Online retail giant Amazon has announced plans for five PV projects totaling 615MW in three countries to support its commitment to reaching 80% renewable energy by 2024 for its operations and net-zero carbon across its international network of facilities by 2040.

The projects – 105MW in New South Wales, Australia, 100MW in Shandong, China, and 410MW in the states of Ohio and Virginia in the US – will supply 1.2 million MWh of solar power to its warehouses and Amazon Web Services’ (AWS) data centres that support its global cloud computing services.

Kara Hurst, vice president of sustainability, said Amazon has a “credible plan” to reach 100% renewable energy by 2025, five years ahead of the goal it announced last fall, but doing this will be “challenging”, she said.
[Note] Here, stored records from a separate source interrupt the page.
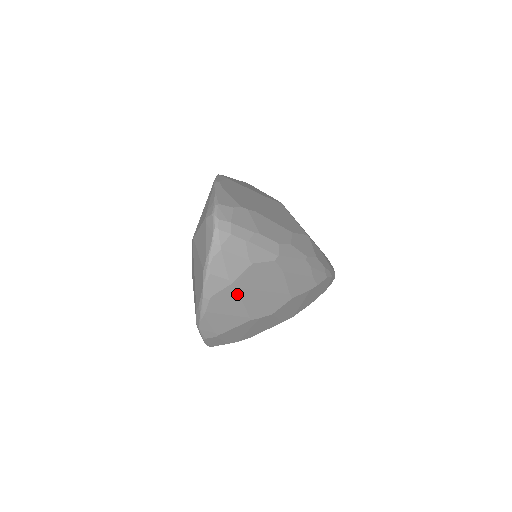
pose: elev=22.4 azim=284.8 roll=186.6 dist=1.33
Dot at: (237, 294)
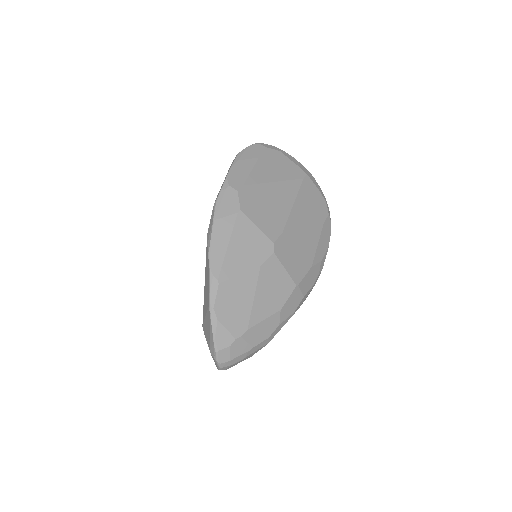
Dot at: occluded
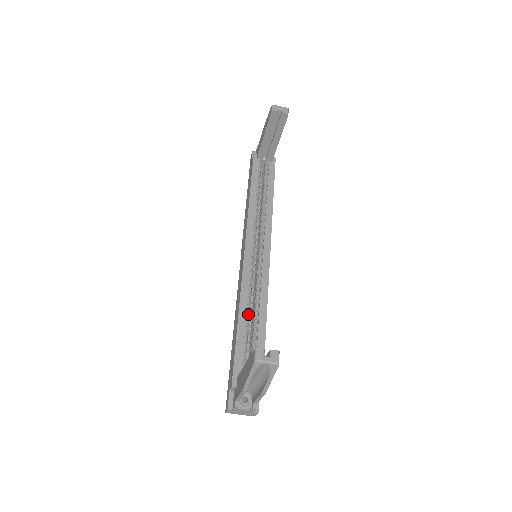
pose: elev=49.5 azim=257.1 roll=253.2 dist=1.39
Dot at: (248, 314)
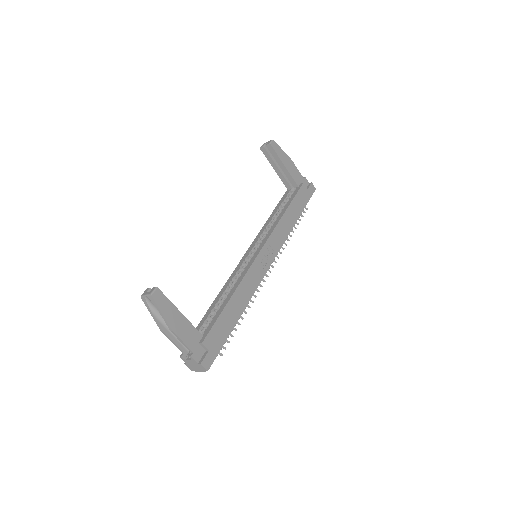
Dot at: (225, 295)
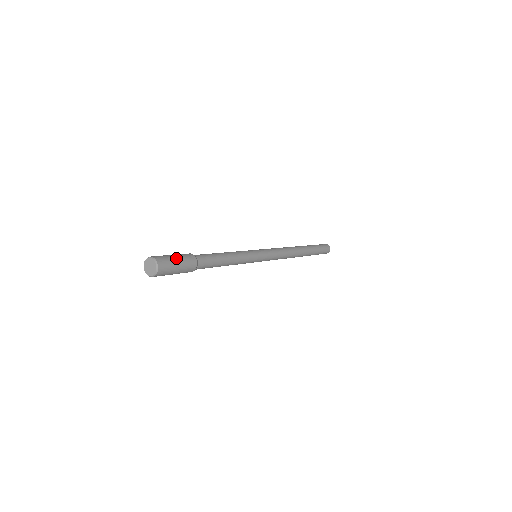
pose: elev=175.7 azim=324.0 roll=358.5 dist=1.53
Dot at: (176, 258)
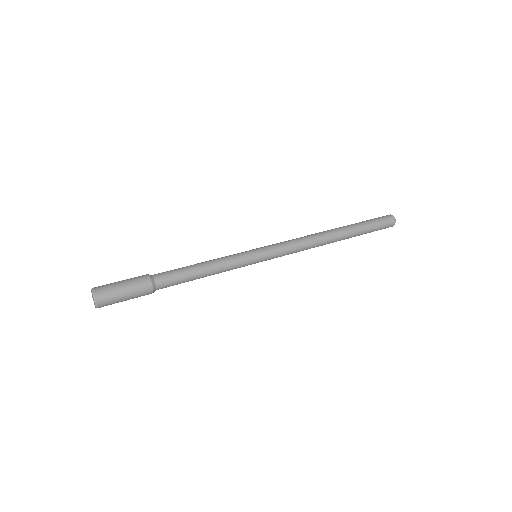
Dot at: (123, 289)
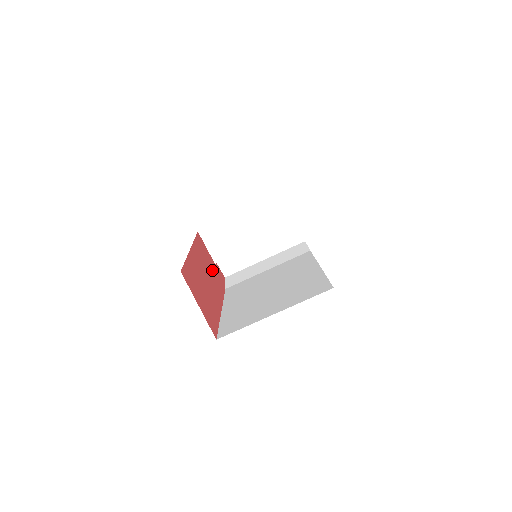
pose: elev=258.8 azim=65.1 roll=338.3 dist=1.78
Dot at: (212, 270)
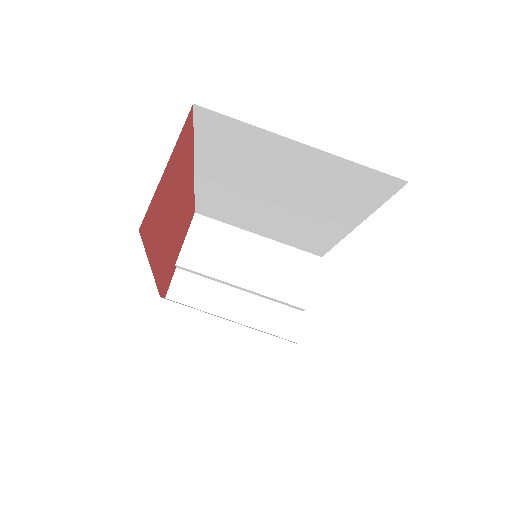
Dot at: (174, 250)
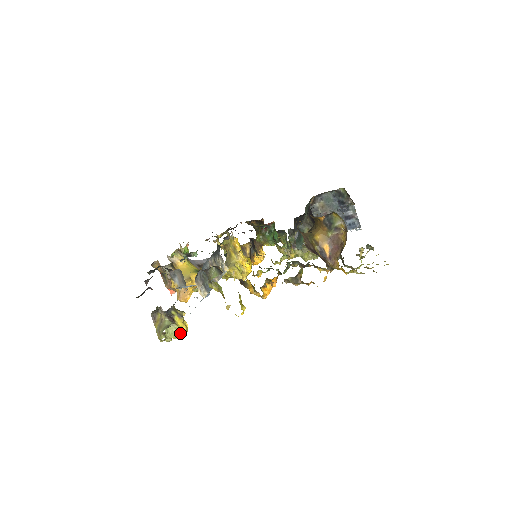
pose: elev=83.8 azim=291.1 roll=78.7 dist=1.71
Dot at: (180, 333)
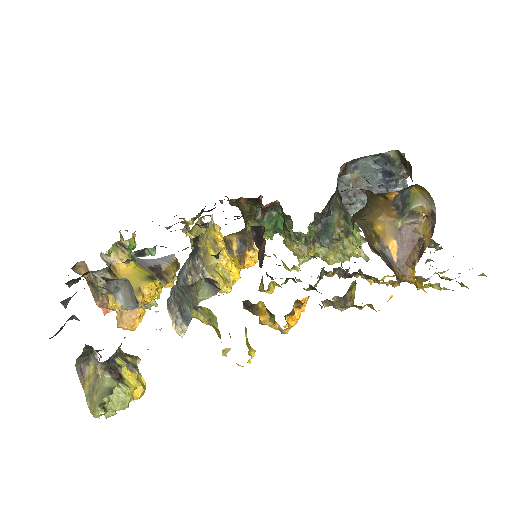
Dot at: (132, 400)
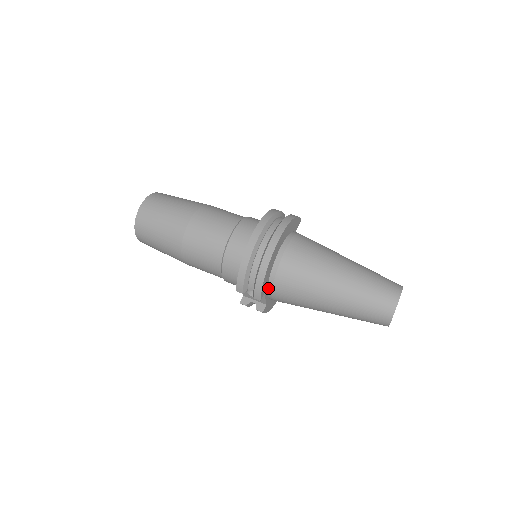
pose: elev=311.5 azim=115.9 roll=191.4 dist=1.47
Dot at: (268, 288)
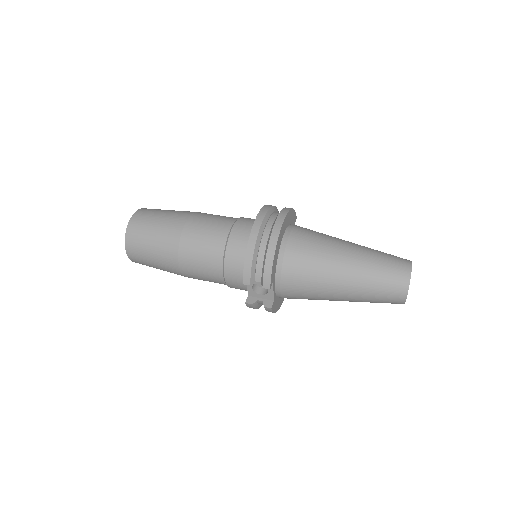
Dot at: (276, 278)
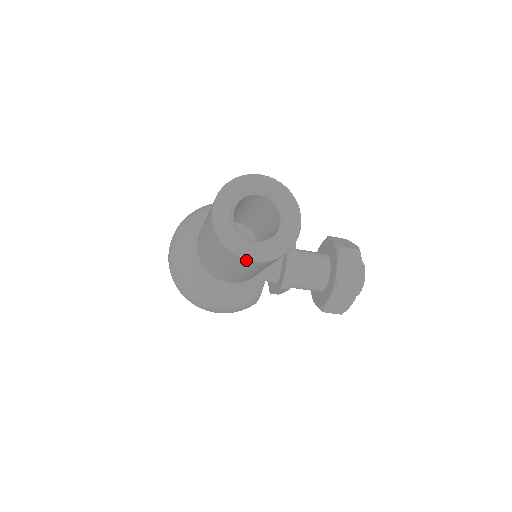
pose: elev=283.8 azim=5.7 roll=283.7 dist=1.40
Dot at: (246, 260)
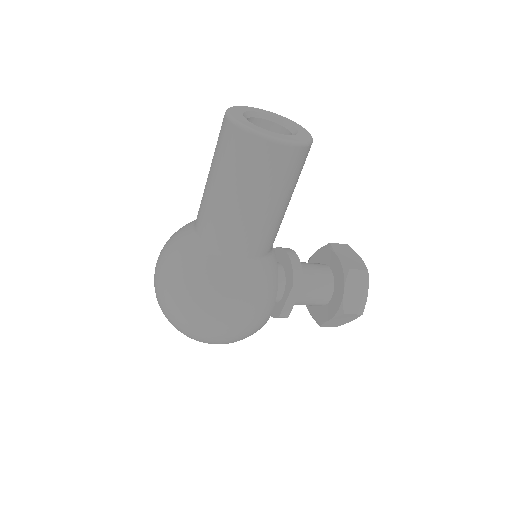
Dot at: (278, 143)
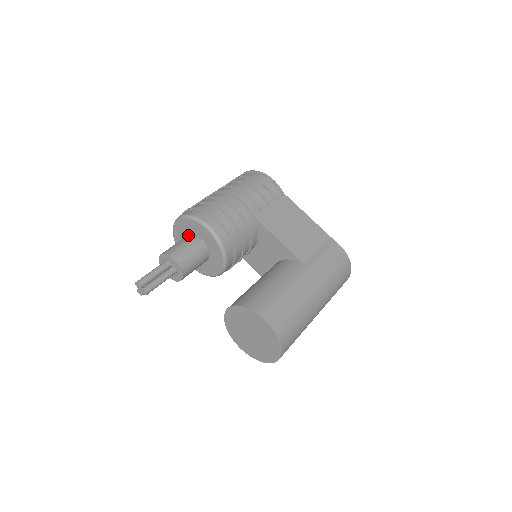
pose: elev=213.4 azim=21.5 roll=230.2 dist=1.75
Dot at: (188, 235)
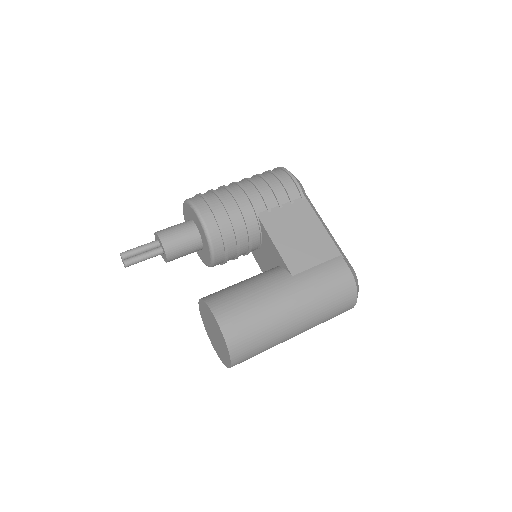
Dot at: (188, 220)
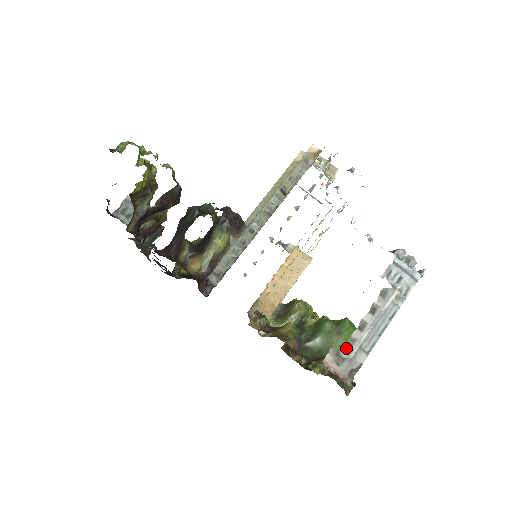
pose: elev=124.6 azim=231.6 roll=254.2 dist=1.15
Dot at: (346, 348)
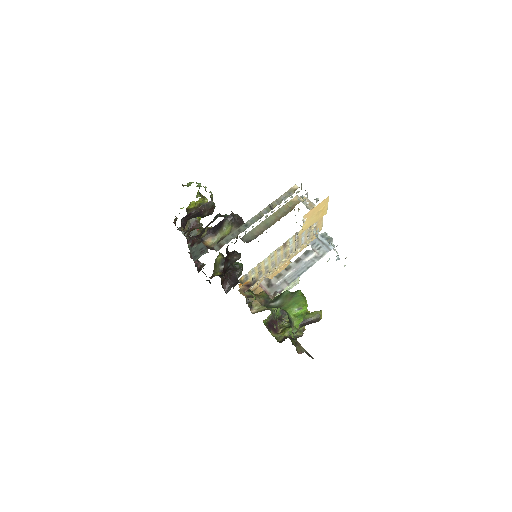
Dot at: (275, 278)
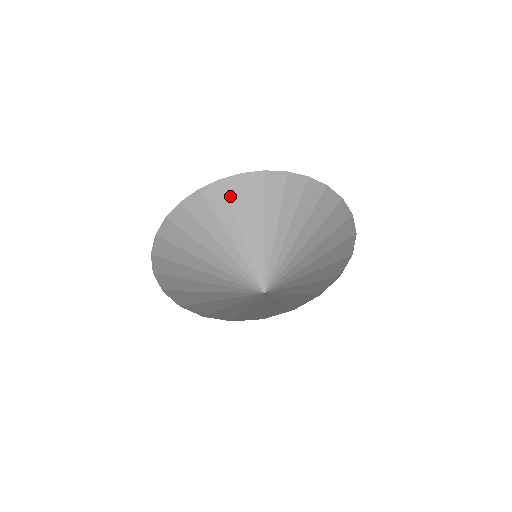
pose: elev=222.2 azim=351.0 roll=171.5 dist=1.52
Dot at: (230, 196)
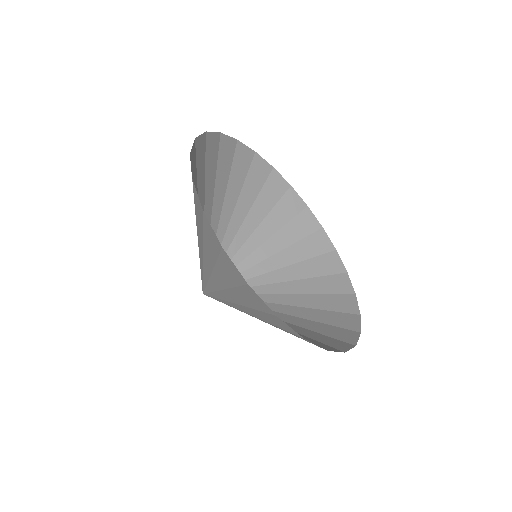
Dot at: (198, 165)
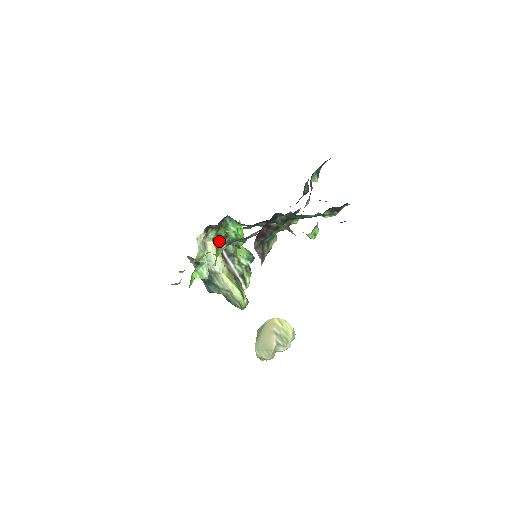
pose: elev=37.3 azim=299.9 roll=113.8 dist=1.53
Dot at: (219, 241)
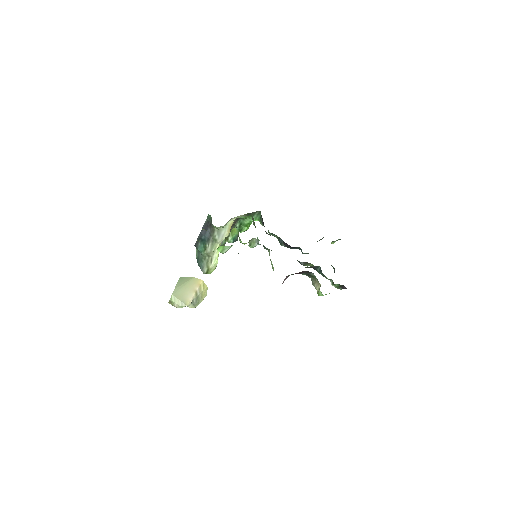
Dot at: occluded
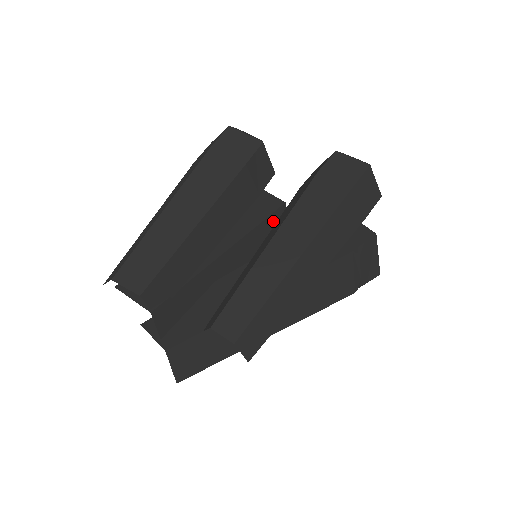
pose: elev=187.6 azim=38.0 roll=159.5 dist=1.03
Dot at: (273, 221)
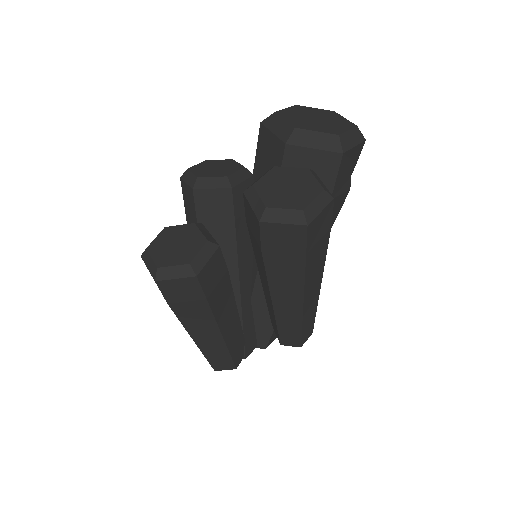
Dot at: (239, 214)
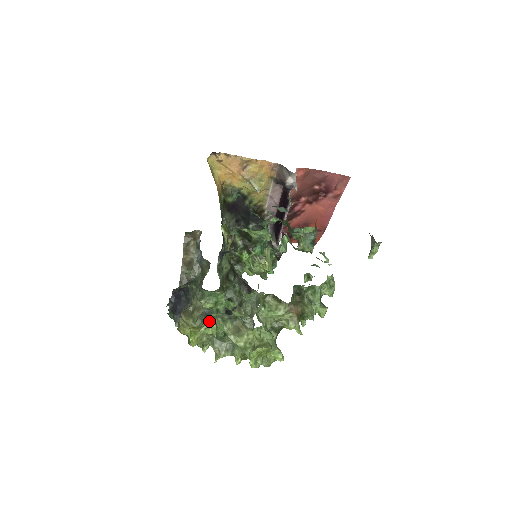
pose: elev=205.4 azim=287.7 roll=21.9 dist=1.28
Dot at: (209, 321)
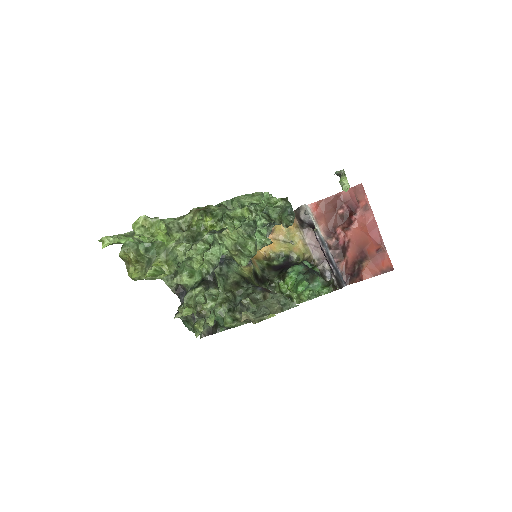
Dot at: (120, 235)
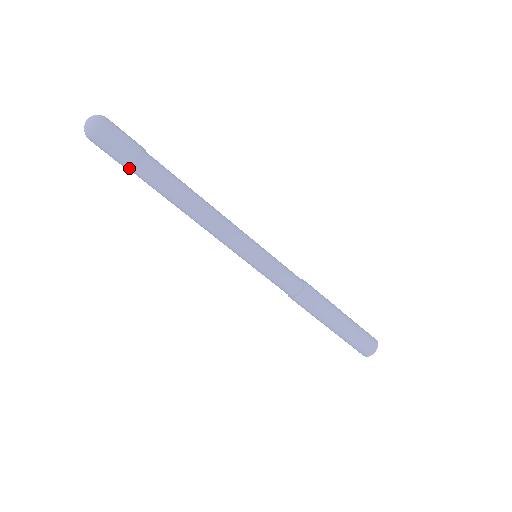
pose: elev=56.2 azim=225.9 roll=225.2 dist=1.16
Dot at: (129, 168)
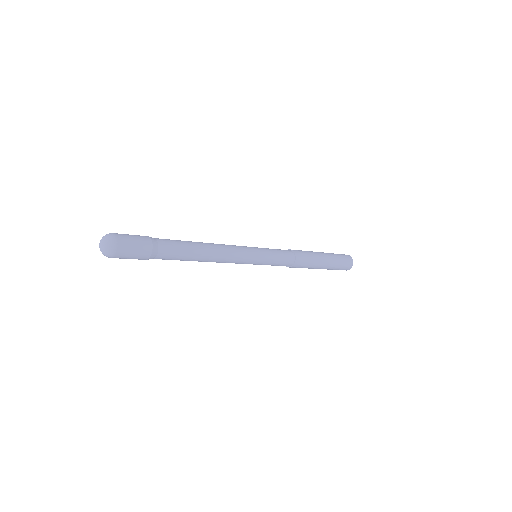
Dot at: (146, 259)
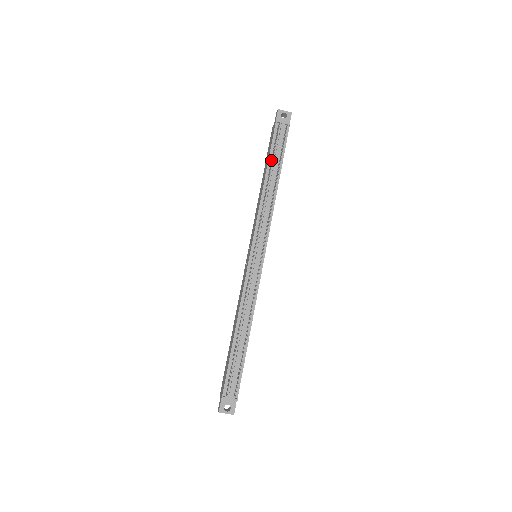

To date, Amazon has announced 31 utility-scale solar and wind projects and 60 PV rooftops on fulfillment centres and sort centres around the globe, together amounting to a almost 3GW of capacity.

In the US, AWS had contracted 733MW of wind capacity at the end of 2019, sixth among companies behind Google, Facebook, Walmart, AT&T and Microsoft.

Corporations globally bought a record of almost 20GW of wind and solar generation through power production agreements last year, according to analyst group BNEF, a leap of 44% from 2018, and have emerged as a key driver in the accelerating global energy transition.